Here’s the bottom line my friend: you don’t have to forgive yourself.  God has already forgiven you through Jesus’ sacrifice.  There is nothing left to forgive.  Now pick up your empty bag, fill it with the joy of freedom in Christ and claim the new life you have been given.

“There is now no condemnation for those who are in Christ Jesus” Romans 8:1.

[1] There are times when we must also confess our sins to someone who has been wronged by our actions.  Prayerfully ask God if this is something you should do.

Dilly, Dilly! (It’s Not What You Think)

“All Scripture is God-breathed and is useful for teaching, rebuking, correcting and training in righteousness”  2 Timothy 3:16
“Why are those kids singing about beer?” I asked as I walked past the T.V.  My husband was watching a movie and a children’s chorus was singing a song – all I caught were the words “Dilly, dilly.”  I’ll bet, like me, your mind jumped to a popular beer commercial set in the medieval period where the king and his court toast their favorite brew with a robust, “Dilly, dilly!”  The phrase is actually from a children’s nursery rhyme that dates back at least to the 1600’s, called “Lavender Blue,” It has been recorded by multiple artists, including Burl Ives and even David Bowie, but to my 2018 mind “Dilly, dilly” brings up the image of beer and Camelot.

Dataset records =
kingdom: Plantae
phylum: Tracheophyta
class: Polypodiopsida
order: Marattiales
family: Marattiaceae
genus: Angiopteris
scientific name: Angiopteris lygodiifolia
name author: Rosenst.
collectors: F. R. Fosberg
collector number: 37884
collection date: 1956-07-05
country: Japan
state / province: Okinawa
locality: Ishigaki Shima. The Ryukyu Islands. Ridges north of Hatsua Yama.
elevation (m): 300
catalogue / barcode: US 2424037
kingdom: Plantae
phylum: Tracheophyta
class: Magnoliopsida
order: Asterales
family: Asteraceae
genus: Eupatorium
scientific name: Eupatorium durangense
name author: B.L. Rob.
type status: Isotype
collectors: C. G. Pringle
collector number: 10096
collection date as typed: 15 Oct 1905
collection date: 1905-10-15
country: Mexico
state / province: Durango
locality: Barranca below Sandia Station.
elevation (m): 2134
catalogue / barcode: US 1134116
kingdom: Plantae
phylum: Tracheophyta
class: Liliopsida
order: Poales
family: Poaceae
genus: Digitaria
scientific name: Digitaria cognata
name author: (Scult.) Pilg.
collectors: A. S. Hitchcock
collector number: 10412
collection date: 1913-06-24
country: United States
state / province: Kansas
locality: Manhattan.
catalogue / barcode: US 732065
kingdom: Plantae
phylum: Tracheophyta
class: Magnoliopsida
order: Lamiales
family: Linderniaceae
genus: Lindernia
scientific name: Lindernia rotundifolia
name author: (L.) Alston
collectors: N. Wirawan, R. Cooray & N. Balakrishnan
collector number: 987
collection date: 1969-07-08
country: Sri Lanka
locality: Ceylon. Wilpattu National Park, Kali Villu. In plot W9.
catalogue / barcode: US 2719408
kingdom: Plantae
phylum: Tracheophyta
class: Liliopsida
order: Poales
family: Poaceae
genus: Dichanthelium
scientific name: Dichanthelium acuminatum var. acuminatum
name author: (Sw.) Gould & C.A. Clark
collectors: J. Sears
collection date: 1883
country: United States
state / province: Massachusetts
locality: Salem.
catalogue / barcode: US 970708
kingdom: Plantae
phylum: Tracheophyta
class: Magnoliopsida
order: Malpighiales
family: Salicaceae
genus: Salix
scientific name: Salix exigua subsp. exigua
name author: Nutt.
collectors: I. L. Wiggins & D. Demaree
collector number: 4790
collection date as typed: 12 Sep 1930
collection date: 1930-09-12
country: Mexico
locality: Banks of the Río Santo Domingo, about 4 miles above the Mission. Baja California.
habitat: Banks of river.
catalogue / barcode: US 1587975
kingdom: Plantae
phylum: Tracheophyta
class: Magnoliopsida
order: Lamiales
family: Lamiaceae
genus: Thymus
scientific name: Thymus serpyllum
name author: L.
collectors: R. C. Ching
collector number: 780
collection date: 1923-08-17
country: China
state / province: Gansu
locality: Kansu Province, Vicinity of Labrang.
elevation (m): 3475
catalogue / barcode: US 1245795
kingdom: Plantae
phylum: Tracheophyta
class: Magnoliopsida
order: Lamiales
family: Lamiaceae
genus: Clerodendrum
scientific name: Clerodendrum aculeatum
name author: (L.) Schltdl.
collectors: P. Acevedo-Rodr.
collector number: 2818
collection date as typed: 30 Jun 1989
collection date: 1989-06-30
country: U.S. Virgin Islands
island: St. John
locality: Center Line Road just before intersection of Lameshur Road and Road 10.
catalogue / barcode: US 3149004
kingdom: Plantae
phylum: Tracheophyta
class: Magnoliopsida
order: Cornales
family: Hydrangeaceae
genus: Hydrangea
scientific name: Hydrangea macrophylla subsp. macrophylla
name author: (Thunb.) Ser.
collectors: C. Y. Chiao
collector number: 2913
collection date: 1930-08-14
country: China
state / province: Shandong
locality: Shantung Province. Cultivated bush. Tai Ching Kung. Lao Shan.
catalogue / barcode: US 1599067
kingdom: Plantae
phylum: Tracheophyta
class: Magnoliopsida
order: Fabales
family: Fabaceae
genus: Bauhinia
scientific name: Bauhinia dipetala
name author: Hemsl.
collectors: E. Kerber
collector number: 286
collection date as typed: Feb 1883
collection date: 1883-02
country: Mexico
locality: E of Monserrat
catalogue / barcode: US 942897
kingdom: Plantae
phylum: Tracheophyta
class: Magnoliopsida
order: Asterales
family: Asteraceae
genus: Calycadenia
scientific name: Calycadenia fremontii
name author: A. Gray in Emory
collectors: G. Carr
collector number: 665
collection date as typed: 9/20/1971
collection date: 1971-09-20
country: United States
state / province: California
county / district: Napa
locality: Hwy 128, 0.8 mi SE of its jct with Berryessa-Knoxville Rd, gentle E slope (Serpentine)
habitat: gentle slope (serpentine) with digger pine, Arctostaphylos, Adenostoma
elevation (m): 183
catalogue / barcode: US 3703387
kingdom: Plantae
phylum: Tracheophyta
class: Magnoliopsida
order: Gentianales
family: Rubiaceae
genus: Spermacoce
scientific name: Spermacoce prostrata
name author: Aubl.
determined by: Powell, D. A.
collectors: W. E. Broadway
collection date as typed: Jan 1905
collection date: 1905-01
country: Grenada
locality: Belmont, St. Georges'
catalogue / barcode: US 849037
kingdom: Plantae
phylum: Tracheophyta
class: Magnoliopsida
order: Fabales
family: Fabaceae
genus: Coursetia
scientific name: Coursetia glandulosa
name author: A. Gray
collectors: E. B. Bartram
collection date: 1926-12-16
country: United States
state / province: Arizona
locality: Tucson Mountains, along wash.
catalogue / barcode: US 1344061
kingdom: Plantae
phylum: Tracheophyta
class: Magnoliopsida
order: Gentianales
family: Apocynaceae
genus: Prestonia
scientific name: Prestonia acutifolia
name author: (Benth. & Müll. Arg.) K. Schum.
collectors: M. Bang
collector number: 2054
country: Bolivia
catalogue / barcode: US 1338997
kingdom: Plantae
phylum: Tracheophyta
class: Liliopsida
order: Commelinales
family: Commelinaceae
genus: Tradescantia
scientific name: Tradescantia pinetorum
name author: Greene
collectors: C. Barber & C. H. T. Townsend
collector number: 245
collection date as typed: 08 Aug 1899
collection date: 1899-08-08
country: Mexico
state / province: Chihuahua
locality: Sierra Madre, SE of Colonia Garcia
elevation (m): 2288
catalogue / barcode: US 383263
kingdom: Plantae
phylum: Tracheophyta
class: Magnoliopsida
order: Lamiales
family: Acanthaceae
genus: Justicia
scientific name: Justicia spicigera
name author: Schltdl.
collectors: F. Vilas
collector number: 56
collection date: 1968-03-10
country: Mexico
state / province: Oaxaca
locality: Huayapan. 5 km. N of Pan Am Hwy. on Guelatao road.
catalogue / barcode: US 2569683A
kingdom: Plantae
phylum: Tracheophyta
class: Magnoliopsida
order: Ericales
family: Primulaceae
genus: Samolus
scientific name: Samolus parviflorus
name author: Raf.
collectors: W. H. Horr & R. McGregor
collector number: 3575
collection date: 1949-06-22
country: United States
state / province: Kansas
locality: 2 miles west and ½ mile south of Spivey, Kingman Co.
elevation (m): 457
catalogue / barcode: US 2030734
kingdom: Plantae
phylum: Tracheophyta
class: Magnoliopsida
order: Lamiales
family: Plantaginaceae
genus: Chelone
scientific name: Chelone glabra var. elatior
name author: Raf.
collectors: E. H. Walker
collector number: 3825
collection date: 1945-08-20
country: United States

Exercise set =
1. Duplicate the devotional extract between "Here’s the bottom" and "have been given.", inclusive.
2. In the devotional extract, what nursery rhyme is named as the source of the phrase "Dilly, dilly"?
3. Write the next part of the devotional extract, picking up after its final sentence.
The listing is not needed for this work.

Written responses =
1.
Here’s the bottom line my friend: you don’t have to forgive yourself.  God has already forgiven you through Jesus’ sacrifice.  There is nothing left to forgive.  Now pick up your empty bag, fill it with the joy of freedom in Christ and claim the new life you have been given.

2. "Lavender Blue."

3.
By now you’re wondering why a Christian writer is blogging about beer and nursery rhymes.  Because it points out the importance of context as it relates to understanding the Bible. When you and I read the Bible we often apply 21st century context to the ancient words of God, and in doing so miss the intended meaning and principle.  We must be careful to read and  study the Bible with the original context in mind.  Just as “Dilly, dilly” reminds us of a beer commercial today rather than a child’s nursery rhyme, the Scriptures are often misapplied with a modern, cultural twist.  If you want to have a deeper understanding of God’s Word you need to understand the original context of God’s words and apply their timeless principles to your life today. The Scriptures may have been written thousands of years ago, but the truths they contain are as fresh and current today as the day they were inscribed on ancient scrolls.
Beloved it is time for the people of God to go deep into the Word of God and live out the truths of God in a world that desperately needs God.  What did God say to you today through His Word?

God Knows My Heart

My friend had been trying for 20 minutes to explain why she did something she knew God would not approve of. She wanted to put this thing behind her, but she kept going back to it. “I guess I’m just weak,” she sighed. “In my heart I want to do better, isn’t that good enough?” “After all,” she said with a shrug, “God knows my heart.”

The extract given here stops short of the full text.